▶ **To-do item**: Only the stretch below from the line holding "Wednesday, June 29, 2022" through the line holding "plays a significant" should be restated, word for word and with both ends included; pictures stay out.

=== Provided data ===

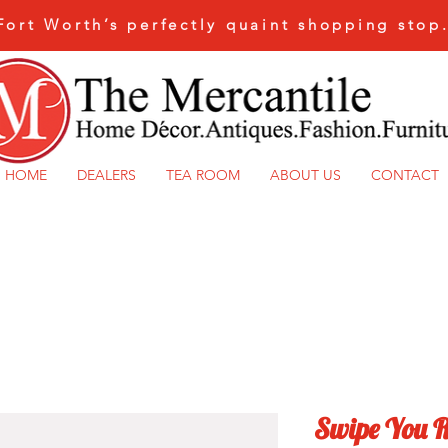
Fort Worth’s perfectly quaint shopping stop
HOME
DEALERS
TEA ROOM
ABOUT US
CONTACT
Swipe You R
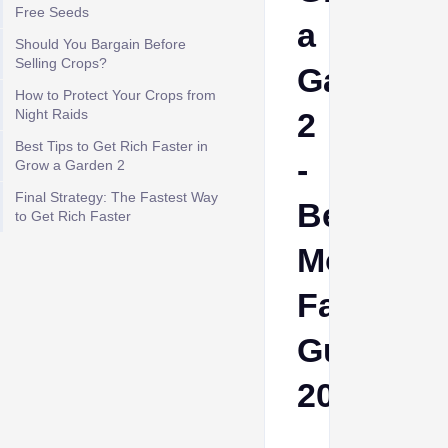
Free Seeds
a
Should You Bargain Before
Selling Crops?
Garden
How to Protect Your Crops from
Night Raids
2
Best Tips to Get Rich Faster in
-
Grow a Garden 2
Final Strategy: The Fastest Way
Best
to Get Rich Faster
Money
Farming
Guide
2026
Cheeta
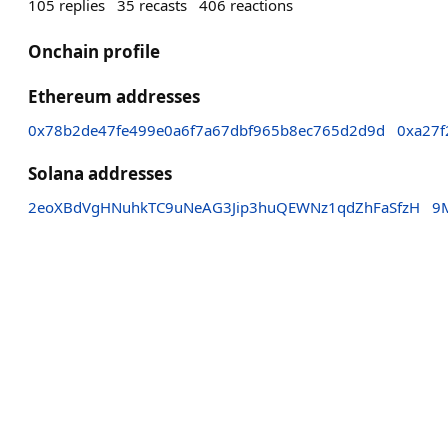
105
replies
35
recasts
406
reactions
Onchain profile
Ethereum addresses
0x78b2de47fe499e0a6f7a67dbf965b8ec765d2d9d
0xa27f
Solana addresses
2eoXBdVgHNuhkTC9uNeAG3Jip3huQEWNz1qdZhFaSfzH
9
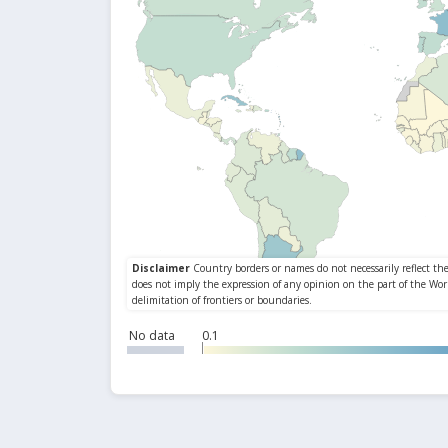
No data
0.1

===
=== Provided data ===

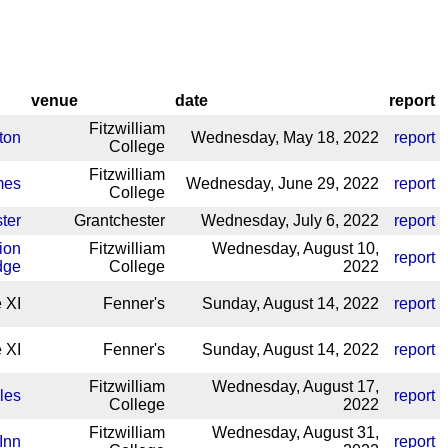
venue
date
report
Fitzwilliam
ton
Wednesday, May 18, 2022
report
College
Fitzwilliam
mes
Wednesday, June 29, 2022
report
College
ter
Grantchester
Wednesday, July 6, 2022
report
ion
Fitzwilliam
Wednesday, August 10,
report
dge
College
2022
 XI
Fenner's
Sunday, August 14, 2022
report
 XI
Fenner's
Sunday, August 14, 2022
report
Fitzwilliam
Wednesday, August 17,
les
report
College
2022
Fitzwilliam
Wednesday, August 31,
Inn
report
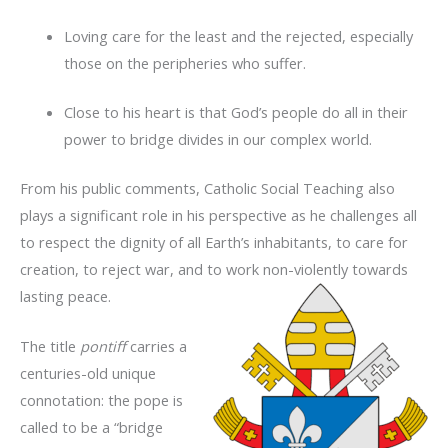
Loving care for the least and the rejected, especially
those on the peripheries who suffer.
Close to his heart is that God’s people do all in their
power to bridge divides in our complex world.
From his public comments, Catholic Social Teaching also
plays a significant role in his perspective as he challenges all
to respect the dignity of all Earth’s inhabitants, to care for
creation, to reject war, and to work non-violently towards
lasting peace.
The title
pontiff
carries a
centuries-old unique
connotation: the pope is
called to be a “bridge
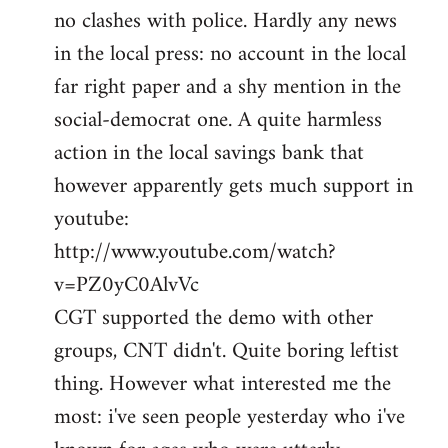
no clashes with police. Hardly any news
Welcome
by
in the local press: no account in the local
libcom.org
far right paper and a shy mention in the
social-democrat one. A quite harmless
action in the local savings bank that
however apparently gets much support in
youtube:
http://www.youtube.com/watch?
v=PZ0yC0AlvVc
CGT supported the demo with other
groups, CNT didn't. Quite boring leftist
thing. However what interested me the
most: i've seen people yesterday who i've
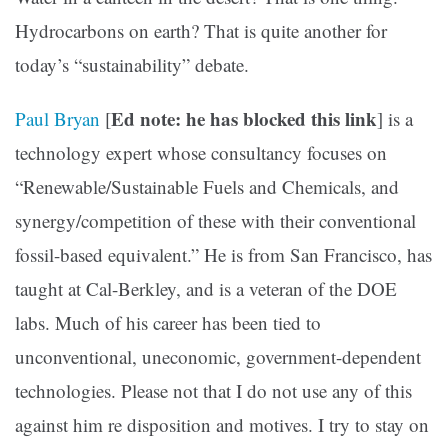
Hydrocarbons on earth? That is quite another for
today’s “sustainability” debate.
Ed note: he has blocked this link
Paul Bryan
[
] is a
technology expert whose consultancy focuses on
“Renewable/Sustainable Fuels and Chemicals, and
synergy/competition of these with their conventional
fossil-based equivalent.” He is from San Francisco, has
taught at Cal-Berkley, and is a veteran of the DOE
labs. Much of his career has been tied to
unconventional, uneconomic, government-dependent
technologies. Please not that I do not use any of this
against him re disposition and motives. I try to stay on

===

▶ **Response to this exercise**:
Wednesday, June 29, 2022
report
College
ter
Grantchester
Wednesday, July 6, 2022
report
ion
Fitzwilliam
Wednesday, August 10,
report
dge
College
2022
 XI
Fenner's
Sunday, August 14, 2022
report
 XI
Fenner's
Sunday, August 14, 2022
report
Fitzwilliam
Wednesday, August 17,
les
report
College
2022
Fitzwilliam
Wednesday, August 31,
Inn
report
Loving care for the least and the rejected, especially
those on the peripheries who suffer.
Close to his heart is that God’s people do all in their
power to bridge divides in our complex world.
From his public comments, Catholic Social Teaching also
plays a significant role in his perspective as he challenges all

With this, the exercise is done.